#### About this task
Please format the text read from all the entries below as a single JSON list of strings, with one string per line and blank lines omitted. Leave the pictures out of the answer.

#### Exercise materials

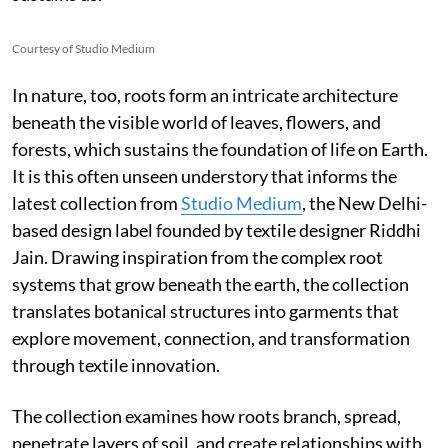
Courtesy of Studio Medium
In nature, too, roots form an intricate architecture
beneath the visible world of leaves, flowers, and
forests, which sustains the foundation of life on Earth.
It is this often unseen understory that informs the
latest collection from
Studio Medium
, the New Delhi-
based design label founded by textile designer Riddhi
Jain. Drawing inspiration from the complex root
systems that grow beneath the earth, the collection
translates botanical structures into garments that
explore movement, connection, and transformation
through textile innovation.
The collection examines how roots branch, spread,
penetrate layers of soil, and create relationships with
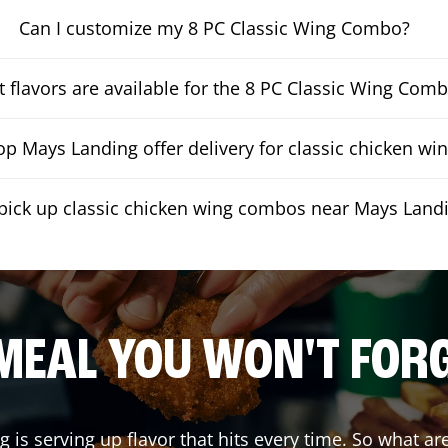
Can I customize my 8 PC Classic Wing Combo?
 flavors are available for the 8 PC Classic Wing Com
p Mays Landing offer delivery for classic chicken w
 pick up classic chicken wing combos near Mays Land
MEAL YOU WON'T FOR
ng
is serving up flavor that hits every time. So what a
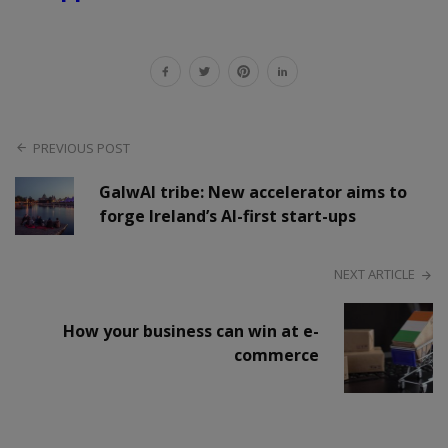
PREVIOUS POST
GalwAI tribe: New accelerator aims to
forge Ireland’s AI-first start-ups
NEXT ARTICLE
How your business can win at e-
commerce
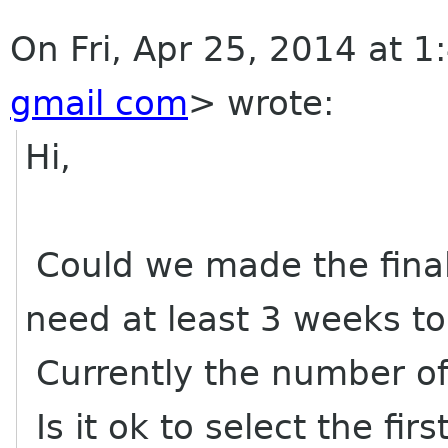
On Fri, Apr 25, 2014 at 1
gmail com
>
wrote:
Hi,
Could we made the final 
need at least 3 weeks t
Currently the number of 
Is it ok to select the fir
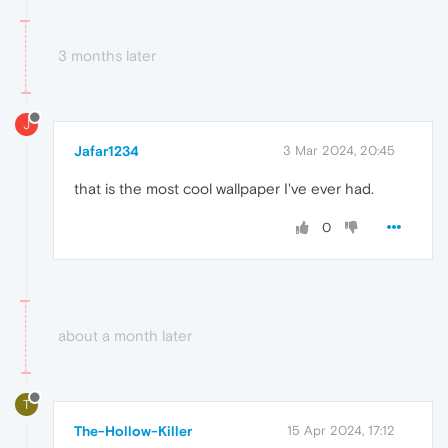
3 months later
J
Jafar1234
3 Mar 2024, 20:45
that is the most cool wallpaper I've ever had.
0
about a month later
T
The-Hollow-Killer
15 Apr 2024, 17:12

#### Completed task
[
  "Courtesy of Studio Medium",
  "In nature, too, roots form an intricate architecture",
  "beneath the visible world of leaves, flowers, and",
  "forests, which sustains the foundation of life on Earth.",
  "It is this often unseen understory that informs the",
  "latest collection from",
  "Studio Medium",
  ", the New Delhi-",
  "based design label founded by textile designer Riddhi",
  "Jain. Drawing inspiration from the complex root",
  "systems that grow beneath the earth, the collection",
  "translates botanical structures into garments that",
  "explore movement, connection, and transformation",
  "through textile innovation.",
  "The collection examines how roots branch, spread,",
  "penetrate layers of soil, and create relationships with",
  "Can I customize my 8 PC Classic Wing Combo?",
  " flavors are available for the 8 PC Classic Wing Com",
  "p Mays Landing offer delivery for classic chicken w",
  " pick up classic chicken wing combos near Mays Land",
  "MEAL YOU WON'T FOR",
  "ng",
  "is serving up flavor that hits every time. So what a",
  "PREVIOUS POST",
  "GalwAI tribe: New accelerator aims to",
  "forge Ireland’s AI-first start-ups",
  "NEXT ARTICLE",
  "How your business can win at e-",
  "commerce",
  "On Fri, Apr 25, 2014 at 1",
  "gmail com",
  ">",
  "wrote:",
  "Hi,",
  "Could we made the final ",
  "need at least 3 weeks t",
  "Currently the number of ",
  "Is it ok to select the fir",
  "3 months later",
  "J",
  "Jafar1234",
  "3 Mar 2024, 20:45",
  "that is the most cool wallpaper I've ever had.",
  "0",
  "about a month later",
  "T",
  "The-Hollow-Killer",
  "15 Apr 2024, 17:12"
]